● **Job item**
In the text on asphalt mixture testing, how many blows per side were used to compact the Marshall samples?

Table 3. Mixture content for Marshall sample.

Mixture ID	Weight of Different Mixes’ Content (grams)
	RAP	Fresh Agg.	Fresh Bit.	WEO	ZycoTherm
HMA	--	1140	60	--	--
30R	360	798	42	--	--
30R+WEO	360	798	42	2.16	--
WMA-30R-WEO	360	798	42	2.16	0.06
60R	720	456	24	--	--
60R+WEO	720	456	24	4.32	--
WMA-60R-WEO	720	456	24	4.32	0.06

. The mixture was thereafter given time to cool to the compaction temperature, which was fixed at 280 ± 30 cSt. The mixture was then placed into a steel mold and compacted using 75 blows per side to form Marshall samples, which met the standard’s requirements for height and radius of 63.50 mm and 50.80 mm, respectively. Based on the Marshall method, a design asphalt content of 5.0% was selected with an air void content of 4%. Figure 3 shows the experimental flowchart followed in this study.

2.3. Testing Methods

2.3.1. Fourier Transform Infrared (FTIR) Spectroscopy

FTIR spectroscopy was employed to examine and provide a comprehensive grasp of the functional categorizations of binders. A total of 32 scans were performed on virgin and rejuvenated binders, with 5% iris and a resolution of 4 cm⁻¹ at wave numbers varying from 4000 to 400 cm⁻¹. The carboxylic acids in the binder have a significant influence on stripping, particularly when combined with siliceous particles, resulting in absorbance peaks of interest spanning from 1710 to 1690 cm⁻¹. This area is commonly utilized to characterize asphalt binders, and the findings of functional groups, i.e., carboxylic acids, 2-quinolones, anhydrides and ketones, may be important in terms of moisture damage [26].

● **Dataset records**
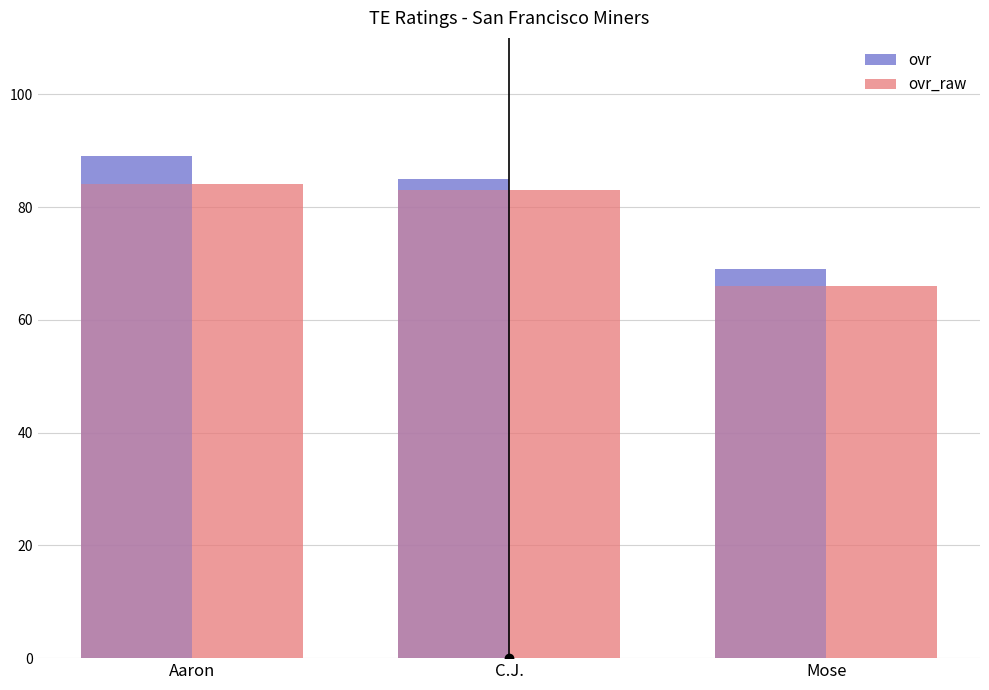

The ovr_raw series shows 135 at Aaron. True or false?

False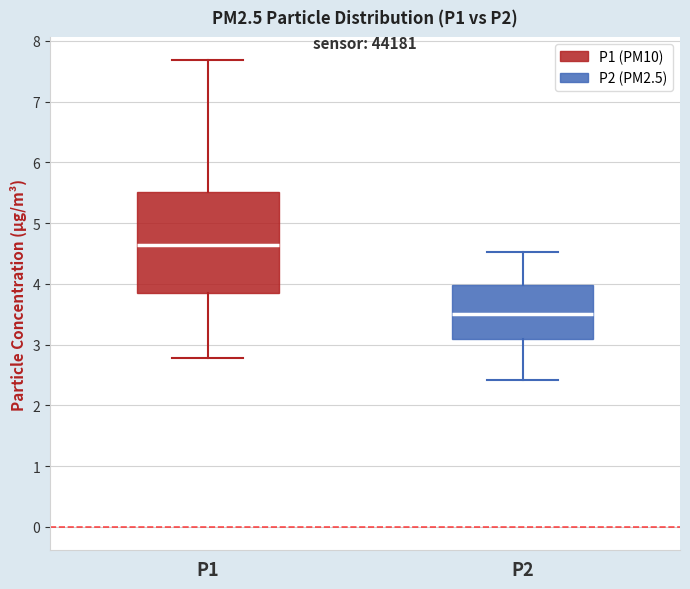

Comparing the boxes themselves (not the whiskers), which one is the tallest?

P1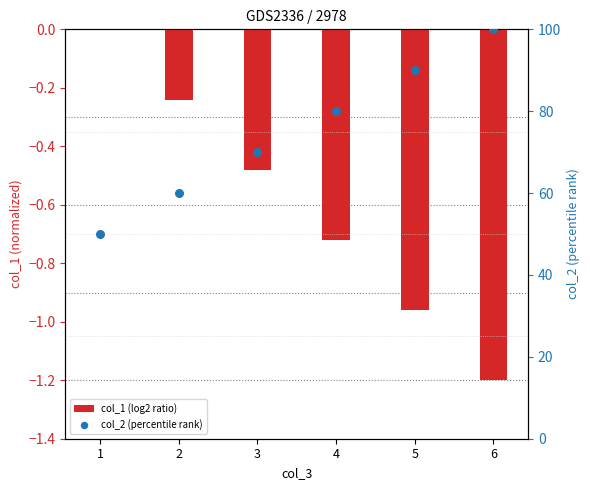

Which series has the largest Y range (max minus min)?

col_2 (percentile rank)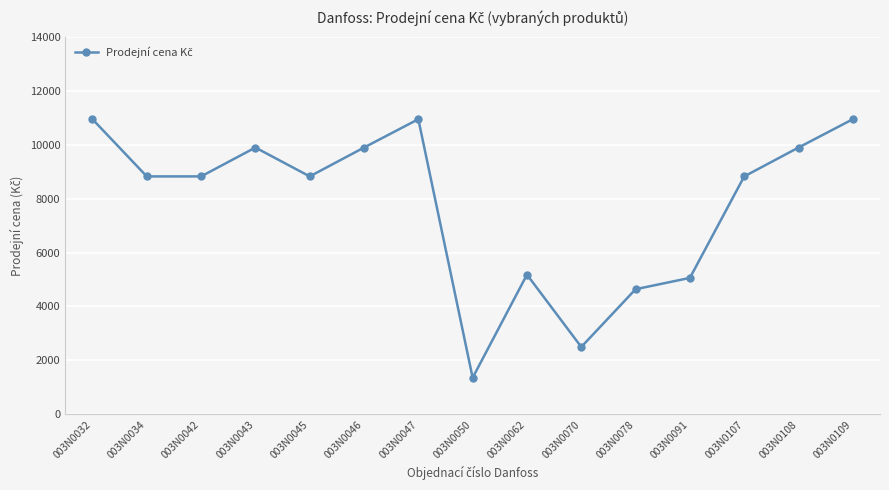

True or false: there are more than 2 points higher than both neighbors.

True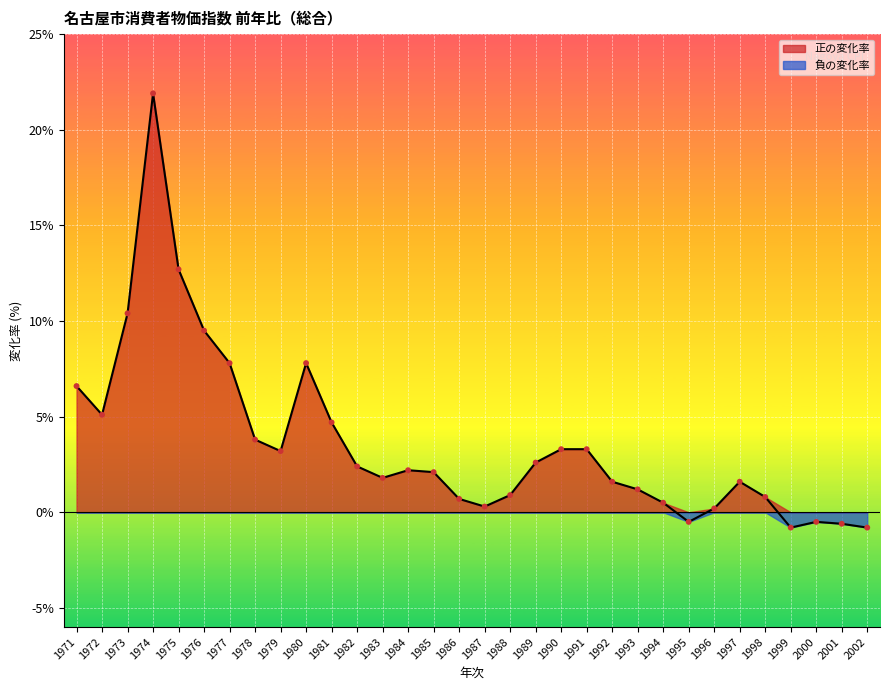

What is the change in value from 1975 to 1984?

-10.5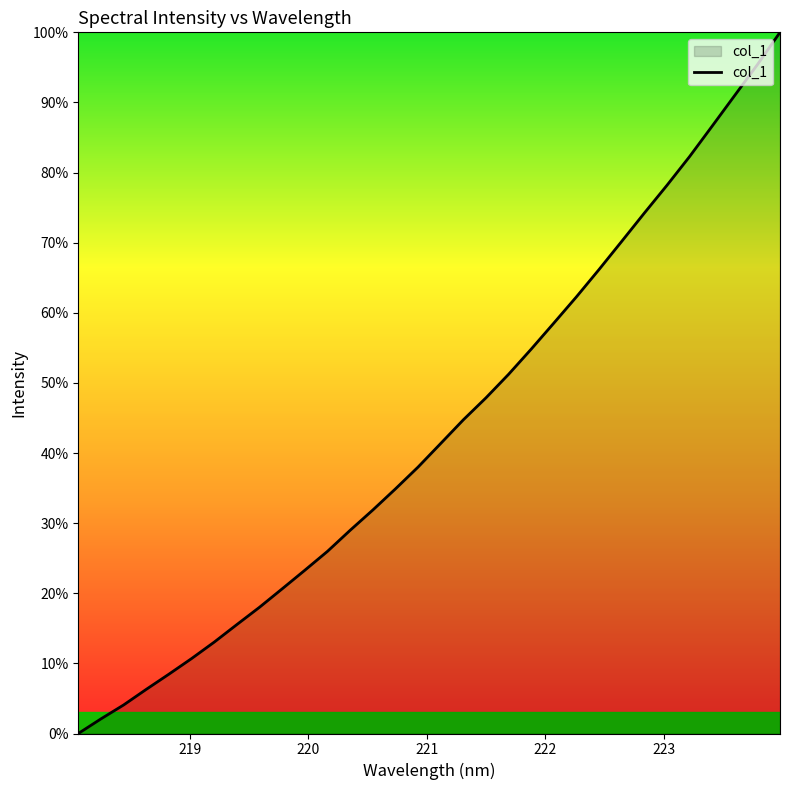

What is the greatest value displayed?

100.0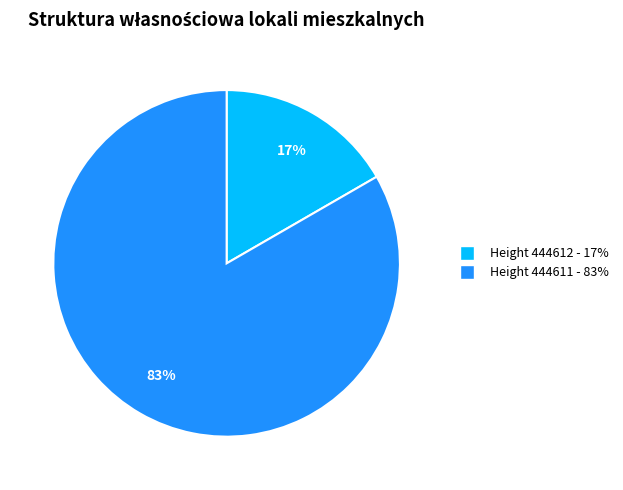

To the nearest percent, what is the average slice percentage?

50%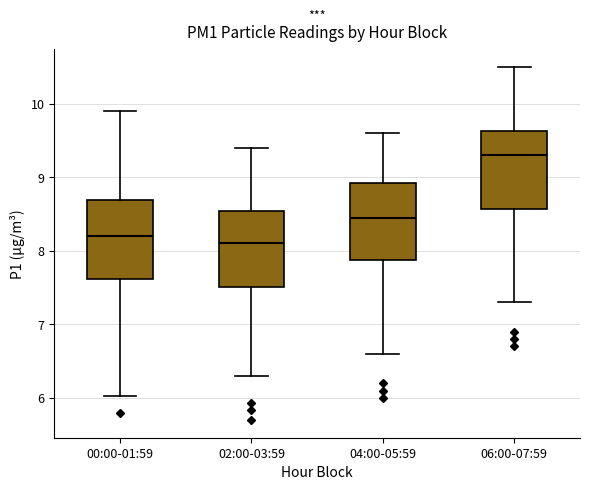

Which box has the highest median line?

06:00-07:59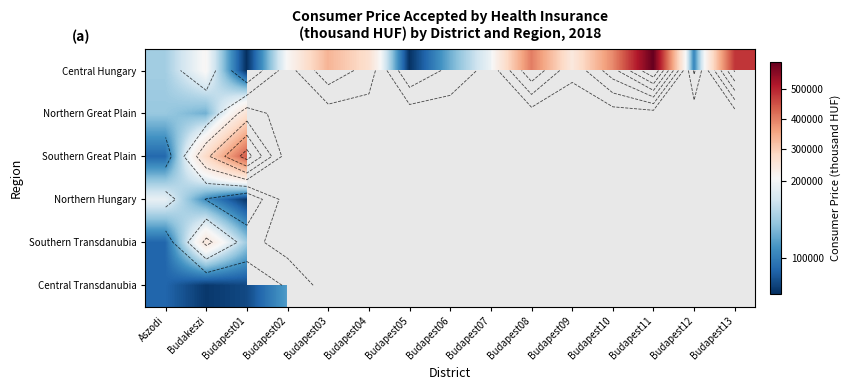

Between Budakeszi and Budapest12, which series saw the biggest shift?

Central Hungary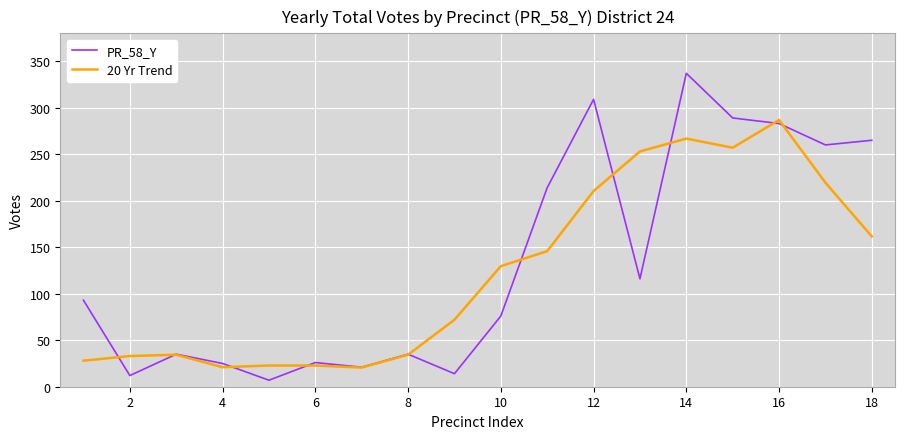

At how many categories does at least one series exceed 158?

8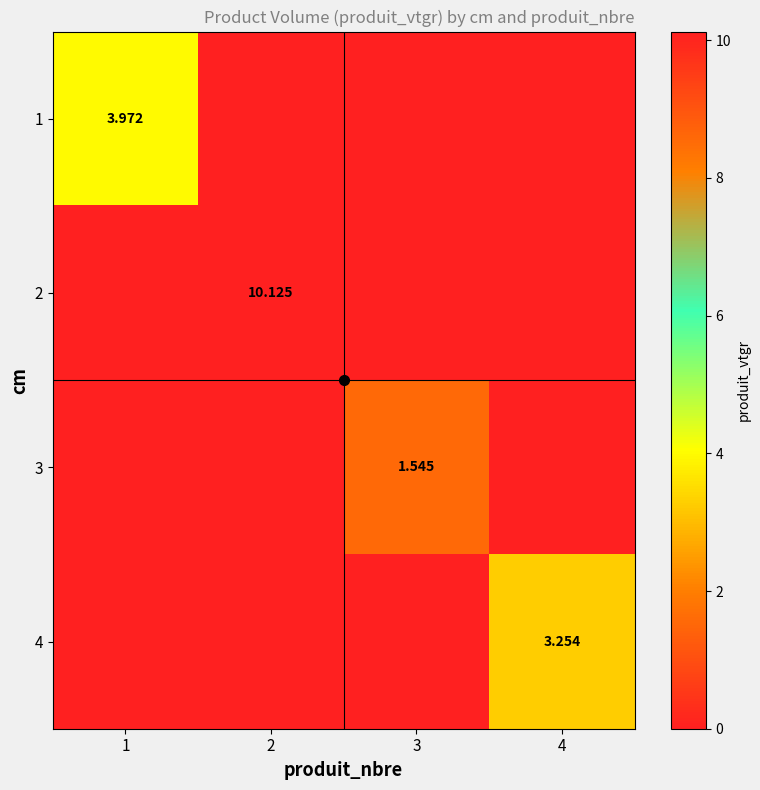

Is it true that 4 equals 1.6 at 1?

False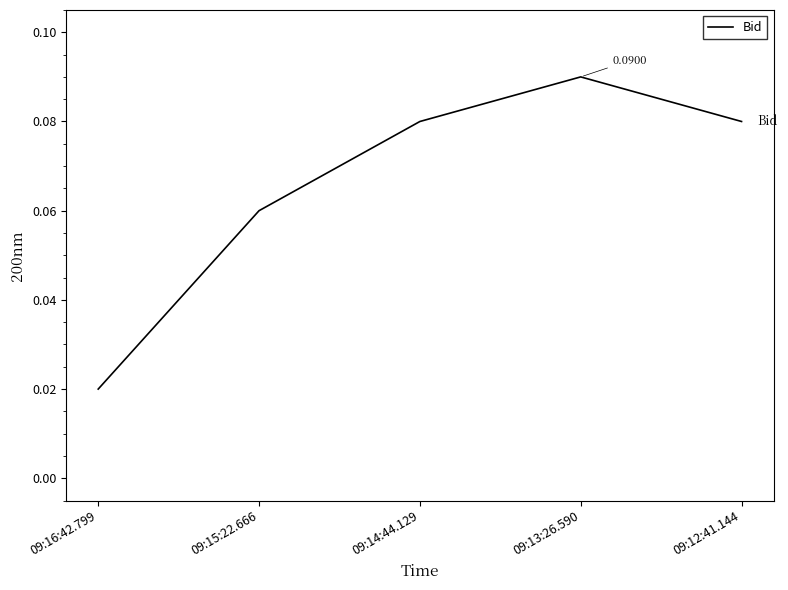

At which category does the chart reach its minimum across all series?

09:16:42.799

● **Response to this exercise**
75 blows per side.